If the class doesn’t draw a connection, point out the parallels between the Israelites escaping servitude and coming to the promised land and our Heavenly Parents forgiving us, and the freedom from sin/bondage available to us through the atonement and grace of Christ.
Let’s fast forward just a little bit.
1 The first day of the week cometh Mary Magdalene early, when it was yet dark, unto the sepulchre, and seeth the stone taken away from the sepulchre.
2 Then she runneth, and cometh to Simon Peter, and to the other disciple, whom Jesus loved, and saith unto them, They have taken away the Lord out of the sepulchre, and we know not where they have laid him.

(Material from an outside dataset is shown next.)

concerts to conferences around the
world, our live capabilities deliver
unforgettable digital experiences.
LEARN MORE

What’s happening in this scripture?
If the class doesn’t, use your own words to describe the crucifixion and burial of the Saviour, and explain that Mary was the first witness of the Resurrection. Read together or describe what happens in verses 3-23.
This is Easter. This is basically the holiest series of events in our religion. This is why we observe our sabbath when we do – because Jesus rose on Sunday. We connect Easter with the sabbath by singing hymns about the atonement before we partake of the sacrament. We are pretty good at applying the atonement to our own lives – normalising it, making it an intimate part of our lives. We practice that a lot, and it is important.

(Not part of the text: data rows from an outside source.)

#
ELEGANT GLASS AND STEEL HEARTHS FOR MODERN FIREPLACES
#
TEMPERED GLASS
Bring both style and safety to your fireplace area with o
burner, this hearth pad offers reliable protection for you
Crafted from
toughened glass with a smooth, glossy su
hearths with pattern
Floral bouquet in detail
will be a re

Why might it be useful or important to kind of do the reverse of that, and treat the atonement and resurrection as a mighty work of God, like the creation or exodus? Are these events connected?
How can that emotional space of worship or adoration help us observe the sabbath? What might be different in our lives by spending time thinking about the greatness of God and feeling awe towards our Saviour and Heavenly Parents?
Do we experience these kinds of grand, mighty, magnificent works in our own lives, or is this more of a once-in-2000-years thing that becomes part of our culture and religion because its scope is so large? Is it presumptuous of us to hope for these things? Is it faith-building to look for and keep records of them?
In your own words, encourage your class to do more of the things that they know are successful ways for them to observe the sabbath day, and maybe to try something new and see how that works out for them. Express appreciation for their comments. Bear your testimony of God’s love for us, and the potential for sabbath day observance to bring us closer to our Heavenly Parents and who they want us to become.